De Staatssecretaris betoogt dat middel II ook ongegrond is. Volgens de Staatssecretaris geeft het Hof een juiste uitleg aan art. 212 bis CDW onder verwijzing naar Isaac International. Steun voor de juistheid van dit oordeel vindt de Staatssecretaris in het arrest Krohn & Schröder9. Voorts gaat het betoog van belanghebbende over art. 86(6) DWU niet op, nu belanghebbende zich in hoger beroep niet op deze bepaling heeft beroepen.
De Staatssecretaris brengt tegen middel III in dat het Hof het juiste rechtskader heeft gehanteerd bij de beoordeling of sprake is van op de zaak betrekking hebbende stukken. Het oordeel van het Hof dat belanghebbende onvoldoende concreet heeft verzocht bepaalde stukken over te leggen, acht de Staatssecretaris geenszins onbegrijpelijk. Hetzelfde geldt volgens de Staatssecretaris voor het oordeel dat belanghebbende onvoldoende gemotiveerd heeft gesteld dat en hoe de interne memo’s van belang kunnen zijn.
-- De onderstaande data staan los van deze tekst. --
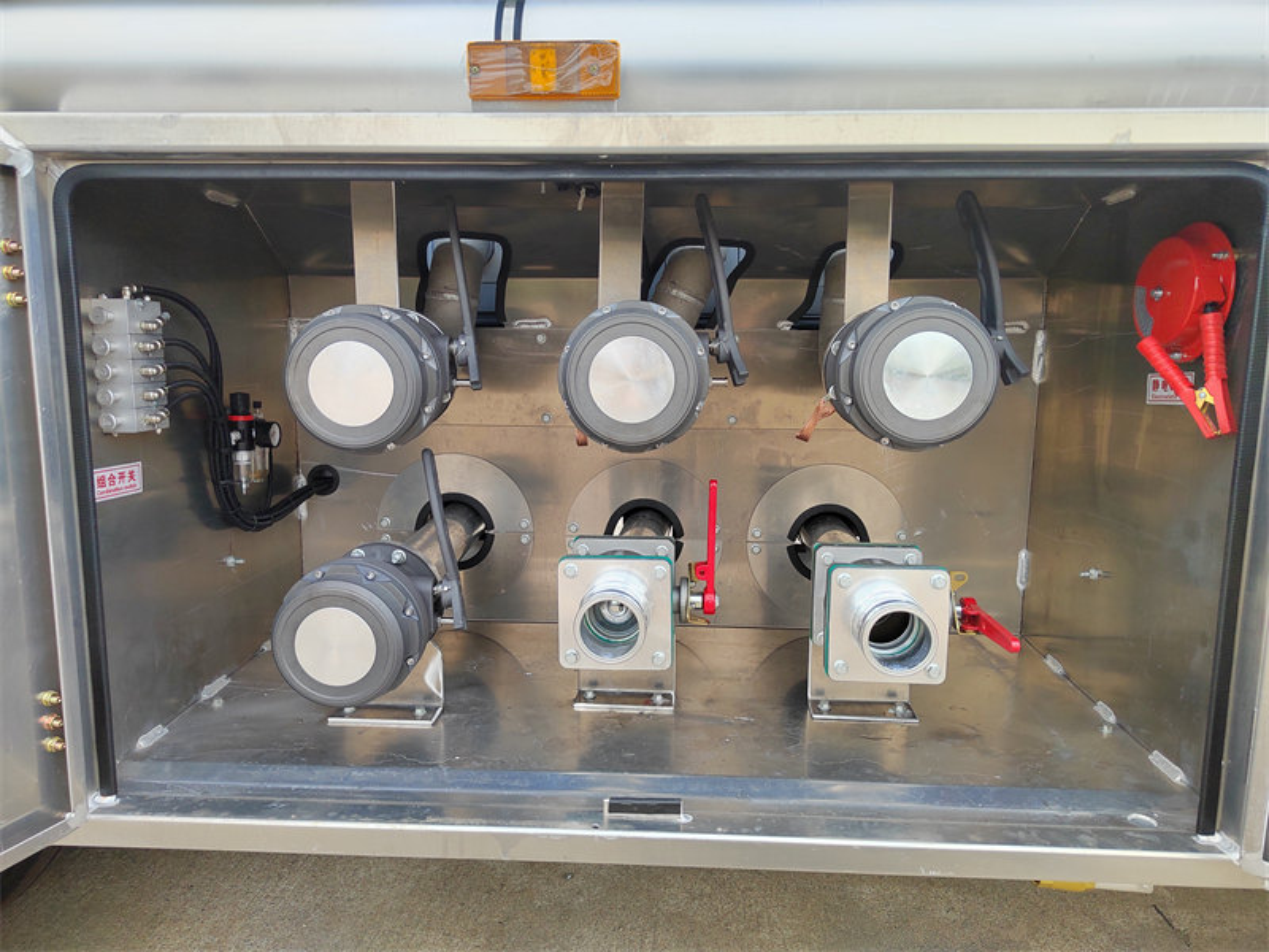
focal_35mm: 23
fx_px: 843
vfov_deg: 58.9
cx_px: 634
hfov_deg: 73.9
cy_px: 476
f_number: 1.9
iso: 100
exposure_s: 1/256
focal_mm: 5.52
Een en ander brengt volgens de Staatssecretaris mee dat in het midden kan blijven of het ten overvloede gegeven oordeel van het Hof rechtens juist is.
Met betrekking tot middel IV voert de Staatssecretaris aan dat belanghebbende haar beroep op het gelijkheidsbeginsel en het verbod van willekeur in hoger beroep niet heeft voorzien van een onderbouwing, zodat het Hof niet gehouden was op een dergelijke blote stelling in te gaan.